Mariage pour tous : une première étape validée mais la route reste longue
Le texte de loi permettant à deux personnes de même sexe de se marier était de nouveau au programme de la session de la Chambre des députés ce jeudi matin. Il a été envoyé en deuxième lecture mais le processus législatif est loin d'être terminé.
La Chambre des députés a validé ce jeudi le principe selon lequel le texte sur le mariage homosexuel va être examiné en deuxième lecture après analyse en commission. Cela représente une première étape importante et très attendue depuis plusieurs années par les partisans du mariage pour tous.
La configuration actuelle d’un gouvernement minoritaire mené par ANO, qui a été à l’initiative de ce changement législatif, et d'une législature qui arrive à terme dans quelques mois, laisse planer quelques doutes sur l'issue de ce processus législatif.
Par ailleurs, les députés tchèques ont dans le même temps envoyé en deuxième lecture le texte visant à inscrire dans la constitution le principe du mariage comme lien unissant uniquement une femme et un homme.
Quelles sont les forces politiques en présence ?
Même si leur formation respective n’est pas unanime sur la question, les deux partis qui forment l’actuelle coalition gouvernementale, le mouvement ANO du Premier ministre Andrej Babiš et le Parti social-démocrate ČSSD, sont les deux groupes les plus favorables au mariage pour tous, avec le Parti pirate, qui est lui dans l'opposition.

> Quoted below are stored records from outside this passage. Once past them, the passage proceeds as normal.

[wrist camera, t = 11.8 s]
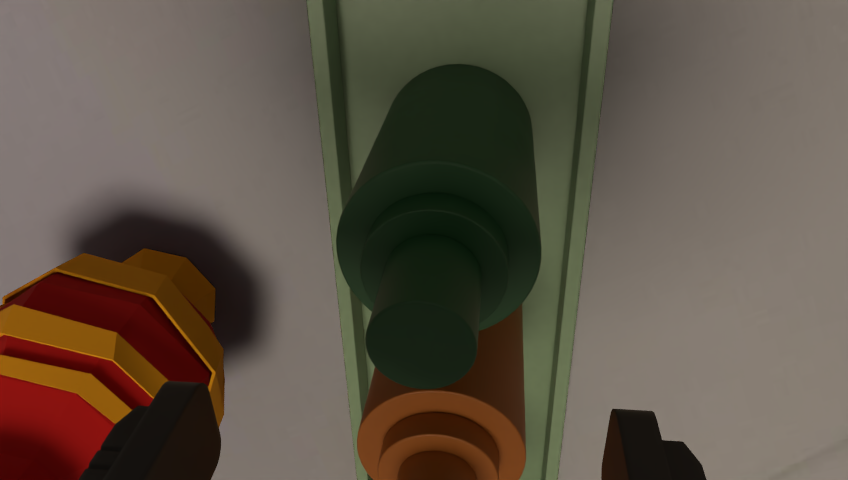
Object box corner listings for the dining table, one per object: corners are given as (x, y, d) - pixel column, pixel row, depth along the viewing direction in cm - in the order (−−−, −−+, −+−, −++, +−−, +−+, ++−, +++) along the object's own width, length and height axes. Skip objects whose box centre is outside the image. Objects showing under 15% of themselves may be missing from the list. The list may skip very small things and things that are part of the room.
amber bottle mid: (369, 296, 31) (290, 550, 20) (458, 221, 28) (424, 464, 17) (457, 369, 33) (430, 641, 21) (549, 304, 30) (572, 575, 19)
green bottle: (356, 134, 27) (247, 338, 16) (458, 30, 24) (415, 186, 13) (457, 226, 29) (424, 470, 17) (563, 138, 26) (603, 358, 15)
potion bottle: (118, 381, 36) (-95, 673, 24) (26, 216, 32) (-306, 470, 19) (298, 366, 34) (172, 676, 22) (230, 186, 29) (14, 450, 17)
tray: (313, -109, 23) (294, -104, 21) (615, -114, 22) (626, -110, 20) (367, 471, 38) (359, 507, 36) (550, 485, 37) (552, 523, 35)
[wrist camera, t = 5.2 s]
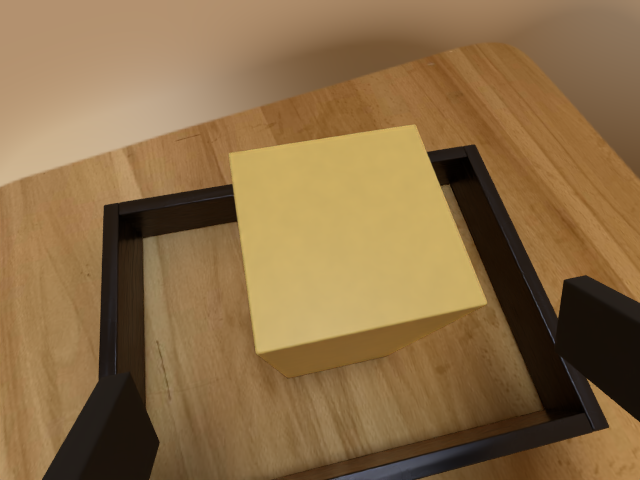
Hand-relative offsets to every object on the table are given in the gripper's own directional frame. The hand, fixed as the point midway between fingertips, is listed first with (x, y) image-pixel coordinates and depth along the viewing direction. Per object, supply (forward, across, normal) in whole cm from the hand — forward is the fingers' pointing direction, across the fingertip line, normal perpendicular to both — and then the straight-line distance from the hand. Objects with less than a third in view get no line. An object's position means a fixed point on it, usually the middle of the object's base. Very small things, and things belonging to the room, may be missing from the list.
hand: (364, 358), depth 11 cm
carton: (+8, 0, -4) cm, 9 cm away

La ministre du Travail et des Affaires sociales Jana Maláčová rappellait jeudi sur Twitter que c’est le ČSSD qui a été en 2006 à l’initiative du partenariat enregistré, une sorte de PACS tchèque. Elle affirme que « la famille traditionnelle n’est aucunement menacée par le mariage des gays et lesbiennes ».
Dans le camp opposé, on retrouve notamment le Parti chrétien-démocrate KDU-ČSL, le parti d’extrême-droite SPD et le parti conservateur ODS, dont le député Marek Benda est celui qui est le plus monté à la tribune jeudi matin.
Il fait partie de ceux qui espèrent faire inscrire dans la loi fondamentale du pays le mariage en tant qu’union entre un homme et une femme uniquement. Voici ce qu’il nous avait dit sur la question en avril 2019 alors qu’il avait organisé au parlement un séminaire auquel avait été invitée Ludovine de la Rochère, figure bien connue de la lutte perdue contre le mariage homosexuel en France :
Marek Benda : « Il faut une inscription dans la constitution car sinon le danger qui nous menace est similaire à ce qui s’est passé aux Etats-Unis ou en Autriche, à savoir une décision prise par un juge venant modifier la définition du mariage en tant qu’union entre un homme et une femme. Le mariage est une union que l’on connaît depuis 2000 ans et qui a toujours été entre un homme et une femme. »
Jeudi matin, ce même Marek Benda a estimé que les débats étaient vains « car aucun des deux camps n’a de majorité », tout en ajoutant qu’il était prêt à mener « une guerre culturelle ».
Quelle suite pour le processus législatif ?
Le processus législatif est loin d'être terminé, d’autant que des députés ont déjà proposé d’allonger les délais pour l'examen du texte en commissions avant la deuxième lecture.
L’autre obstacle de taille pourrait être le Sénat, où les formations opposées au mariage pour tous ont la majorité. La législature actuelle prend fin en octobre, ce qui ne laisse que peu d'espoirs aux militants pour l'égalité des droits des minorités sexuelles que le texte puisse être adopté avant les élections.
Quant au président de la République, Miloš Zeman, dont la signature est nécessaire à la promulgation de la loi, il a déjà envisagé dans le passé d’y opposer son veto. Si et seulement si tous ces obstacles parvenaient à être franchis, la République tchèque deviendrait le premier pays post-communiste à autoriser le mariage homosexuel.
Le parlement slovène avait voté une loi dans ce sens en 2015 mais un référendum l’a invalidée quelques mois plus tard. Plus à l’Ouest, la Suisse vient d’annoncer ce mardi qu’un référendum sur la question sera bientôt organisé, après l’adoption du mariage pour tous par le parlement en décembre dernier.